Однако вечером того же дня мне позвонил заведующий кафедрой. Он сообщил, что получил по электронной почте письмо: Джоан жалуется на мое пристрастное к ней отношение, на явную недоброжелательность, поскольку только ей одной я снизила оценку на один балл. Я все объяснила, и заведующий сказал, чтобы я выбросила это из головы, он сам напишет студентке ответ.
На следующий день меня разбудил в восемь утра звонок из деканата. Секретарша сообщила, что теперь уже на имя декана пришло письмо, где слово в слово повторяется то, что было в первом. Я попросила соединить меня с деканом и теперь уже ему объяснила ситуацию. Он с минуту молчал, а потом сказал: «Видите ли, ваш курс факультативный, и если студенты вами недовольны, боюсь, нам не удастся его возобновить на будущий год». К счастью, к концу года студенты оценивали работу своих преподавателей. Почти все выставили мне высокие баллы, и курс оставили.
Но самым диким был донос одного преподавателя студентам на другого. На кафедре русского языка меня попросили прочитать короткий курс «Россия сегодня: социальный аспект». Свои лекции в Америке я читаю по-английски. Но тут мне предложили попробовать сделать это по-русски: курс четвертый, последний, студенты должны уже хорошо знать иностранный язык. Я прочла первую лекцию. В конце ее по реакции, а также по ответам на вопросы мне стало ясно, что они ничего не поняли. Кроме троих, у которых русский был приличным. Тогда я попросила не стесняться, задавать вопросы, если что неясно. Ни одного вопроса. Я их поняла: неудобно же перед самым получением диплома обнаруживать, что ты плохо знаешь язык. Ладно. Я решила, не травмируя их самолюбие, читать первую половину часа по-русски, а вторую резюмировать по-английски. А в следующий раз наоборот — сначала по-английски, потом по-русски.
Вдруг меня вызывает заведующий кафедрой и говорит, что ему на меня пожаловались трое студентов — те, которые хорошо знают язык. Они недовольны, что на моих занятиях мало слышат русскую речь. Я объясняю свою ситуацию, вызванную таким несложным психологическим эффектом: студенты недостаточно хорошо усвоили иностранный язык, но стыдятся в этом признаваться. Я, конечно, могу дальше продолжать читать по-русски, но ведь так они ничего и не поймут, и как же они тогда будут сдавать экзамен?
На следующее занятие, едва войдя в класс, я чувствую явное отчуждение всей группы. Не один-два, а все 25 человек сидят с холодными лицами. Никаких улыбок, к которым я здесь привыкла. Никаких шуток. Не действует ни одна из тех домашних заготовок — анекдотов, смешных историй, которыми я обычно снимаю напряжение аудитории. Так продолжается месяц. Наконец, один студент, очевидно, не выдерживает моих страданий и, озираясь, чтобы никто не увидел, говорит мне шепотом:
— Вы сказали доктору В., что мы только делаем вид, что знаем русский, а на самом деле вовсе его не знаем.

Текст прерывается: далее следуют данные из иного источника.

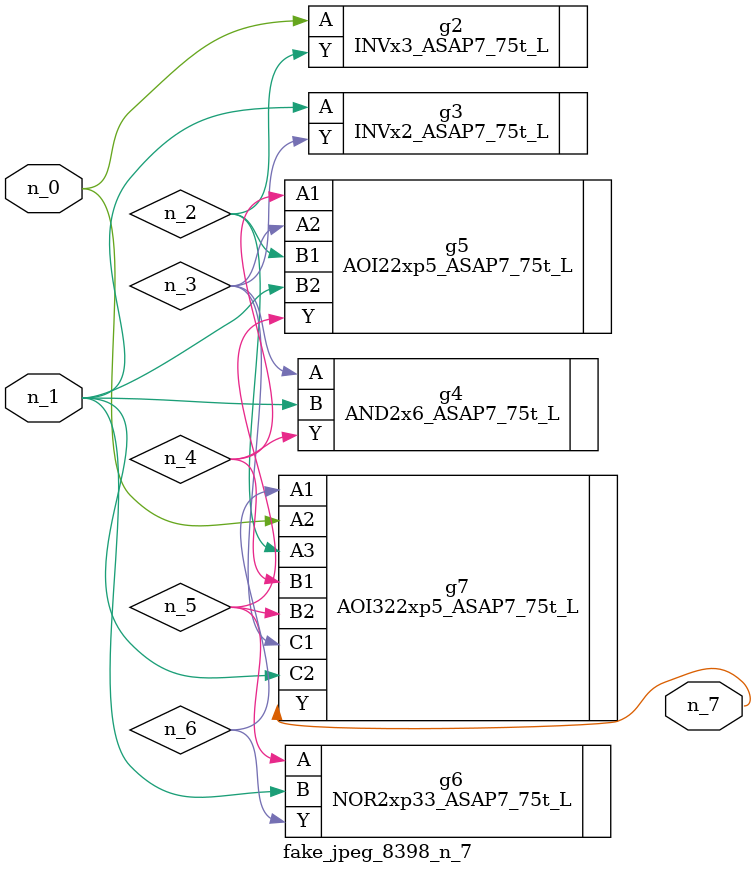
<source format=v>
module fake_jpeg_8398_n_7 (n_0, n_1, n_7);

input n_0;
input n_1;

output n_7;

wire n_2;
wire n_3;
wire n_4;
wire n_6;
wire n_5;

INVx3_ASAP7_75t_L g2 ( 
.A(n_0),
.Y(n_2)
);

INVx2_ASAP7_75t_L g3 ( 
.A(n_1),
.Y(n_3)
);

AND2x6_ASAP7_75t_L g4 ( 
.A(n_3),
.B(n_1),
.Y(n_4)
);

AOI22xp5_ASAP7_75t_L g5 ( 
.A1(n_4),
.A2(n_3),
.B1(n_2),
.B2(n_1),
.Y(n_5)
);

NOR2xp33_ASAP7_75t_L g6 ( 
.A(n_5),
.B(n_1),
.Y(n_6)
);

AOI322xp5_ASAP7_75t_L g7 ( 
.A1(n_6),
.A2(n_0),
.A3(n_2),
.B1(n_4),
.B2(n_5),
.C1(n_3),
.C2(n_1),
.Y(n_7)
);


endmodule
</source>
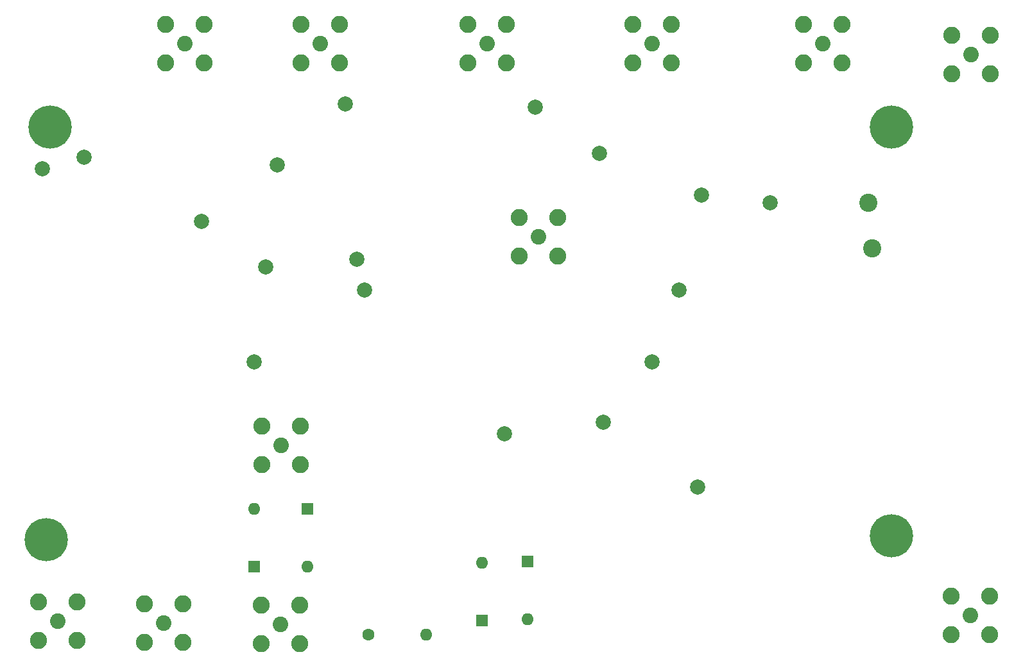
<source format=gbr>
%TF.GenerationSoftware,KiCad,Pcbnew,8.0.6*%
%TF.CreationDate,2025-02-17T16:21:55-05:00*%
%TF.ProjectId,PCB Design,50434220-4465-4736-9967-6e2e6b696361,rev?*%
%TF.SameCoordinates,Original*%
%TF.FileFunction,Soldermask,Bot*%
%TF.FilePolarity,Negative*%
%FSLAX46Y46*%
G04 Gerber Fmt 4.6, Leading zero omitted, Abs format (unit mm)*
G04 Created by KiCad (PCBNEW 8.0.6) date 2025-02-17 16:21:55*
%MOMM*%
%LPD*%
G01*
G04 APERTURE LIST*
%ADD10C,2.050000*%
%ADD11C,2.250000*%
%ADD12C,5.700000*%
%ADD13C,2.000000*%
%ADD14R,1.600000X1.600000*%
%ADD15O,1.600000X1.600000*%
%ADD16C,1.600000*%
%ADD17C,2.400000*%
G04 APERTURE END LIST*
D10*
%TO.C,24V_DC*%
X107061000Y-143764000D03*
D11*
X104521000Y-141224000D03*
X104521000Y-146304000D03*
X109601000Y-141224000D03*
X109601000Y-146304000D03*
%TD*%
D10*
%TO.C,24V_AMP_PWR*%
X121000000Y-144000000D03*
D11*
X118460000Y-141460000D03*
X118460000Y-146540000D03*
X123540000Y-141460000D03*
X123540000Y-146540000D03*
%TD*%
D12*
%TO.C,REF\u002A\u002A*%
X217000000Y-78500000D03*
%TD*%
D13*
%TO.C,TP17*%
X126000000Y-91000000D03*
%TD*%
%TO.C,TP7*%
X136000000Y-83500000D03*
%TD*%
D10*
%TO.C,HP_AMP_IN*%
X170460000Y-93000000D03*
D11*
X173000000Y-95540000D03*
X173000000Y-90460000D03*
X167920000Y-95540000D03*
X167920000Y-90460000D03*
%TD*%
D14*
%TO.C,D2*%
X140000000Y-128880000D03*
D15*
X140000000Y-136500000D03*
%TD*%
D12*
%TO.C,REF\u002A\u002A*%
X105500000Y-133000000D03*
%TD*%
%TO.C,REF\u002A\u002A*%
X106000000Y-78500000D03*
%TD*%
D14*
%TO.C,D1*%
X133000000Y-136500000D03*
D15*
X133000000Y-128880000D03*
%TD*%
D16*
%TO.C,0.56uH*%
X148000000Y-145500000D03*
D15*
X155620000Y-145500000D03*
%TD*%
D10*
%TO.C,SIN_GEN*%
X185500000Y-67500000D03*
D11*
X188040000Y-70040000D03*
X188040000Y-64960000D03*
X182960000Y-70040000D03*
X182960000Y-64960000D03*
%TD*%
D13*
%TO.C,TP3*%
X146500000Y-96000000D03*
%TD*%
%TO.C,TP13*%
X191500000Y-126000000D03*
%TD*%
D10*
%TO.C,O-SCOPE_TRIG*%
X163675000Y-67500000D03*
D11*
X166215000Y-70040000D03*
X166215000Y-64960000D03*
X161135000Y-70040000D03*
X161135000Y-64960000D03*
%TD*%
D14*
%TO.C,D4*%
X169000000Y-135880000D03*
D15*
X169000000Y-143500000D03*
%TD*%
D10*
%TO.C,F_OUT*%
X141675000Y-67500000D03*
D11*
X144215000Y-70040000D03*
X144215000Y-64960000D03*
X139135000Y-70040000D03*
X139135000Y-64960000D03*
%TD*%
D10*
%TO.C,LNA_OUT*%
X227500000Y-69000000D03*
D11*
X230040000Y-71540000D03*
X230040000Y-66460000D03*
X224960000Y-71540000D03*
X224960000Y-66460000D03*
%TD*%
D10*
%TO.C,LNA_IN*%
X227460000Y-142960000D03*
D11*
X224920000Y-140420000D03*
X224920000Y-145500000D03*
X230000000Y-140420000D03*
X230000000Y-145500000D03*
%TD*%
D17*
%TO.C,GNDPin1*%
X214500000Y-94500000D03*
%TD*%
D13*
%TO.C,TP8*%
X192000000Y-87500000D03*
%TD*%
%TO.C,TP6*%
X110500000Y-82500000D03*
%TD*%
%TO.C,TP9*%
X166000000Y-119000000D03*
%TD*%
%TO.C,TP11*%
X185500000Y-109500000D03*
%TD*%
D10*
%TO.C,SIN_TRIG*%
X208000000Y-67500000D03*
D11*
X210540000Y-70040000D03*
X210540000Y-64960000D03*
X205460000Y-70040000D03*
X205460000Y-64960000D03*
%TD*%
D13*
%TO.C,TP2*%
X178500000Y-82000000D03*
%TD*%
D10*
%TO.C,IMPD_MATCH*%
X136500000Y-120500000D03*
D11*
X133960000Y-117960000D03*
X133960000Y-123040000D03*
X139040000Y-117960000D03*
X139040000Y-123040000D03*
%TD*%
D13*
%TO.C,TP10*%
X170053000Y-75946000D03*
%TD*%
%TO.C,TP5*%
X145000000Y-75500000D03*
%TD*%
D12*
%TO.C,REF\u002A\u002A*%
X217000000Y-132500000D03*
%TD*%
D10*
%TO.C,HP_AMP_OUT*%
X136398000Y-144145000D03*
D11*
X133858000Y-141605000D03*
X133858000Y-146685000D03*
X138938000Y-141605000D03*
X138938000Y-146685000D03*
%TD*%
D10*
%TO.C,PULSE_GEN*%
X123825000Y-67500000D03*
D11*
X126365000Y-70040000D03*
X126365000Y-64960000D03*
X121285000Y-70040000D03*
X121285000Y-64960000D03*
%TD*%
D14*
%TO.C,D3*%
X163000000Y-143620000D03*
D15*
X163000000Y-136000000D03*
%TD*%
D17*
%TO.C,+12VPin1*%
X214000000Y-88500000D03*
%TD*%
D13*
%TO.C,TP18*%
X134500000Y-97000000D03*
%TD*%
%TO.C,TP4*%
X147500000Y-100000000D03*
%TD*%
%TO.C,TP12*%
X179000000Y-117500000D03*
%TD*%
%TO.C,TP14*%
X201000000Y-88500000D03*
%TD*%
%TO.C,TP1*%
X133000000Y-109500000D03*
%TD*%
%TO.C,TP16*%
X105000000Y-84000000D03*
%TD*%
%TO.C,TP15*%
X189000000Y-100000000D03*
%TD*%
M02*

</source>
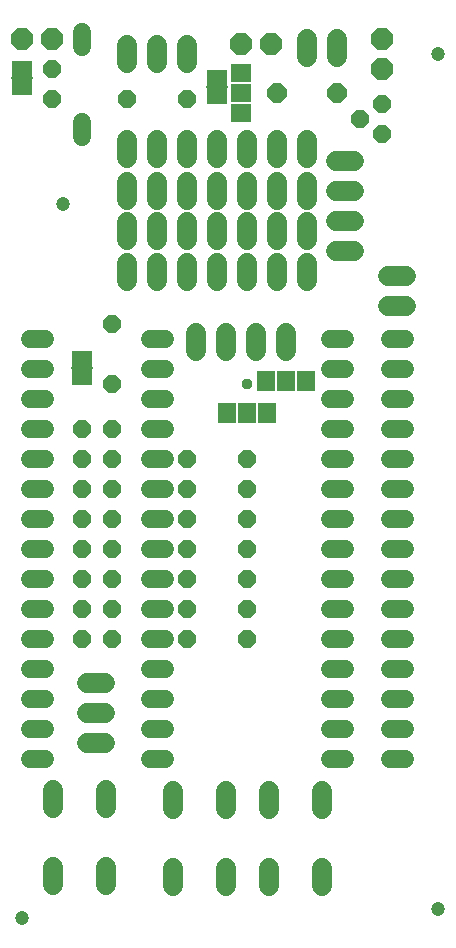
<source format=gbs>
G75*
%MOIN*%
%OFA0B0*%
%FSLAX25Y25*%
%IPPOS*%
%LPD*%
%AMOC8*
5,1,8,0,0,1.08239X$1,22.5*
%
%ADD10C,0.04737*%
%ADD11C,0.05950*%
%ADD12C,0.06000*%
%ADD13OC8,0.06000*%
%ADD14C,0.06800*%
%ADD15OC8,0.07100*%
%ADD16R,0.06706X0.05918*%
%ADD17OC8,0.06400*%
%ADD18R,0.07100X0.05400*%
%ADD19R,0.07200X0.00600*%
%ADD20R,0.05918X0.06706*%
%ADD21C,0.06737*%
%ADD22C,0.03778*%
D10*
X0021600Y0058600D03*
X0160100Y0061600D03*
X0035100Y0296600D03*
X0160100Y0346600D03*
D11*
X0129175Y0251600D02*
X0124025Y0251600D01*
X0124025Y0241600D02*
X0129175Y0241600D01*
X0129175Y0231600D02*
X0124025Y0231600D01*
X0124025Y0221600D02*
X0129175Y0221600D01*
X0129175Y0211600D02*
X0124025Y0211600D01*
X0124025Y0201600D02*
X0129175Y0201600D01*
X0129175Y0191600D02*
X0124025Y0191600D01*
X0124025Y0181600D02*
X0129175Y0181600D01*
X0129175Y0171600D02*
X0124025Y0171600D01*
X0124025Y0161600D02*
X0129175Y0161600D01*
X0129175Y0151600D02*
X0124025Y0151600D01*
X0124025Y0141600D02*
X0129175Y0141600D01*
X0129175Y0131600D02*
X0124025Y0131600D01*
X0124025Y0121600D02*
X0129175Y0121600D01*
X0129175Y0111600D02*
X0124025Y0111600D01*
X0069175Y0111600D02*
X0064025Y0111600D01*
X0064025Y0121600D02*
X0069175Y0121600D01*
X0069175Y0131600D02*
X0064025Y0131600D01*
X0064025Y0141600D02*
X0069175Y0141600D01*
X0069175Y0151600D02*
X0064025Y0151600D01*
X0064025Y0161600D02*
X0069175Y0161600D01*
X0069175Y0171600D02*
X0064025Y0171600D01*
X0064025Y0181600D02*
X0069175Y0181600D01*
X0069175Y0191600D02*
X0064025Y0191600D01*
X0064025Y0201600D02*
X0069175Y0201600D01*
X0069175Y0211600D02*
X0064025Y0211600D01*
X0064025Y0221600D02*
X0069175Y0221600D01*
X0069175Y0231600D02*
X0064025Y0231600D01*
X0064025Y0241600D02*
X0069175Y0241600D01*
X0069175Y0251600D02*
X0064025Y0251600D01*
D12*
X0029200Y0251600D02*
X0024000Y0251600D01*
X0024000Y0241600D02*
X0029200Y0241600D01*
X0029200Y0231600D02*
X0024000Y0231600D01*
X0024000Y0221600D02*
X0029200Y0221600D01*
X0029200Y0211600D02*
X0024000Y0211600D01*
X0024000Y0201600D02*
X0029200Y0201600D01*
X0029200Y0191600D02*
X0024000Y0191600D01*
X0024000Y0181600D02*
X0029200Y0181600D01*
X0029200Y0171600D02*
X0024000Y0171600D01*
X0024000Y0161600D02*
X0029200Y0161600D01*
X0029200Y0151600D02*
X0024000Y0151600D01*
X0024000Y0141600D02*
X0029200Y0141600D01*
X0029200Y0131600D02*
X0024000Y0131600D01*
X0024000Y0121600D02*
X0029200Y0121600D01*
X0029200Y0111600D02*
X0024000Y0111600D01*
X0144000Y0111600D02*
X0149200Y0111600D01*
X0149200Y0121600D02*
X0144000Y0121600D01*
X0144000Y0131600D02*
X0149200Y0131600D01*
X0149200Y0141600D02*
X0144000Y0141600D01*
X0144000Y0151600D02*
X0149200Y0151600D01*
X0149200Y0161600D02*
X0144000Y0161600D01*
X0144000Y0171600D02*
X0149200Y0171600D01*
X0149200Y0181600D02*
X0144000Y0181600D01*
X0144000Y0191600D02*
X0149200Y0191600D01*
X0149200Y0201600D02*
X0144000Y0201600D01*
X0144000Y0211600D02*
X0149200Y0211600D01*
X0149200Y0221600D02*
X0144000Y0221600D01*
X0144000Y0231600D02*
X0149200Y0231600D01*
X0149200Y0241600D02*
X0144000Y0241600D01*
X0144000Y0251600D02*
X0149200Y0251600D01*
X0041600Y0319000D02*
X0041600Y0324200D01*
X0041600Y0349000D02*
X0041600Y0354200D01*
D13*
X0031600Y0341600D03*
X0031600Y0331600D03*
X0056600Y0331600D03*
X0076600Y0331600D03*
X0134100Y0325100D03*
X0141600Y0320100D03*
X0141600Y0330100D03*
X0051600Y0256600D03*
X0051600Y0236600D03*
X0051600Y0221600D03*
X0051600Y0211600D03*
X0041600Y0211600D03*
X0041600Y0221600D03*
X0041600Y0201600D03*
X0051600Y0201600D03*
X0051600Y0191600D03*
X0051600Y0181600D03*
X0041600Y0181600D03*
X0041600Y0191600D03*
X0041600Y0171600D03*
X0051600Y0171600D03*
X0051600Y0161600D03*
X0041600Y0161600D03*
X0041600Y0151600D03*
X0051600Y0151600D03*
X0076600Y0151600D03*
X0076600Y0161600D03*
X0076600Y0171600D03*
X0076600Y0181600D03*
X0076600Y0191600D03*
X0076600Y0201600D03*
X0076600Y0211600D03*
X0096600Y0211600D03*
X0096600Y0201600D03*
X0096600Y0191600D03*
X0096600Y0181600D03*
X0096600Y0171600D03*
X0096600Y0161600D03*
X0096600Y0151600D03*
D14*
X0049100Y0137100D02*
X0043100Y0137100D01*
X0043100Y0127100D02*
X0049100Y0127100D01*
X0049100Y0117100D02*
X0043100Y0117100D01*
X0049500Y0101400D02*
X0049500Y0095400D01*
X0031700Y0095400D02*
X0031700Y0101400D01*
X0031700Y0075800D02*
X0031700Y0069800D01*
X0049500Y0069800D02*
X0049500Y0075800D01*
X0071700Y0075300D02*
X0071700Y0069300D01*
X0089500Y0069300D02*
X0089500Y0075300D01*
X0103700Y0075300D02*
X0103700Y0069300D01*
X0121500Y0069300D02*
X0121500Y0075300D01*
X0121500Y0094900D02*
X0121500Y0100900D01*
X0103700Y0100900D02*
X0103700Y0094900D01*
X0089500Y0094900D02*
X0089500Y0100900D01*
X0071700Y0100900D02*
X0071700Y0094900D01*
X0079600Y0247600D02*
X0079600Y0253600D01*
X0089600Y0253600D02*
X0089600Y0247600D01*
X0099600Y0247600D02*
X0099600Y0253600D01*
X0109600Y0253600D02*
X0109600Y0247600D01*
X0106600Y0271100D02*
X0106600Y0277100D01*
X0106600Y0284600D02*
X0106600Y0290600D01*
X0106600Y0298100D02*
X0106600Y0304100D01*
X0106600Y0312100D02*
X0106600Y0318100D01*
X0096600Y0318100D02*
X0096600Y0312100D01*
X0096600Y0304100D02*
X0096600Y0298100D01*
X0096600Y0290600D02*
X0096600Y0284600D01*
X0096600Y0277100D02*
X0096600Y0271100D01*
X0086600Y0271100D02*
X0086600Y0277100D01*
X0086600Y0284600D02*
X0086600Y0290600D01*
X0086600Y0298100D02*
X0086600Y0304100D01*
X0086600Y0312100D02*
X0086600Y0318100D01*
X0076600Y0318100D02*
X0076600Y0312100D01*
X0076600Y0304100D02*
X0076600Y0298100D01*
X0076600Y0290600D02*
X0076600Y0284600D01*
X0076600Y0277100D02*
X0076600Y0271100D01*
X0066600Y0271100D02*
X0066600Y0277100D01*
X0066600Y0284600D02*
X0066600Y0290600D01*
X0066600Y0298100D02*
X0066600Y0304100D01*
X0066600Y0312100D02*
X0066600Y0318100D01*
X0056600Y0318100D02*
X0056600Y0312100D01*
X0056600Y0304100D02*
X0056600Y0298100D01*
X0056600Y0290600D02*
X0056600Y0284600D01*
X0056600Y0277100D02*
X0056600Y0271100D01*
X0116600Y0271100D02*
X0116600Y0277100D01*
X0116600Y0284600D02*
X0116600Y0290600D01*
X0116600Y0298100D02*
X0116600Y0304100D01*
X0116600Y0312100D02*
X0116600Y0318100D01*
X0126100Y0311100D02*
X0132100Y0311100D01*
X0132100Y0301100D02*
X0126100Y0301100D01*
X0126100Y0291100D02*
X0132100Y0291100D01*
X0132100Y0281100D02*
X0126100Y0281100D01*
X0076600Y0343600D02*
X0076600Y0349600D01*
X0066600Y0349600D02*
X0066600Y0343600D01*
X0056600Y0343600D02*
X0056600Y0349600D01*
D15*
X0031600Y0351600D03*
X0021600Y0351600D03*
X0094600Y0350100D03*
X0104600Y0350100D03*
X0141600Y0351600D03*
X0141600Y0341600D03*
D16*
X0094600Y0340293D03*
X0094600Y0333600D03*
X0094600Y0326907D03*
D17*
X0106600Y0333600D03*
X0126600Y0333600D03*
D18*
X0086600Y0332600D03*
X0086600Y0338600D03*
X0021600Y0335600D03*
X0021600Y0341600D03*
X0041600Y0245100D03*
X0041600Y0239100D03*
D19*
X0041600Y0242100D03*
X0086600Y0335600D03*
X0021600Y0338600D03*
D20*
X0102907Y0237600D03*
X0109600Y0237600D03*
X0116293Y0237600D03*
X0103293Y0227100D03*
X0096600Y0227100D03*
X0089907Y0227100D03*
D21*
X0143631Y0262600D02*
X0149569Y0262600D01*
X0149569Y0272600D02*
X0143631Y0272600D01*
X0126600Y0345631D02*
X0126600Y0351569D01*
X0116600Y0351569D02*
X0116600Y0345631D01*
D22*
X0096600Y0236600D03*
M02*

</source>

Взбешенная, я вбегаю в кабинет В.
— Эндрю, — едва сдерживаю себя. — Зачем вы передали студентам наш разговор? Зачем вы испортили мои с ними отношения? Разве вам было не ясно, что разговор этот строго между нами?
Он наклоняется ко мне поближе, доверительно заглядывает в глаза. И говорит как ребенку, может, и неглупому, но непросвещенному:
— Ада, дорогая, вы же в Америке, у нас здесь так принято.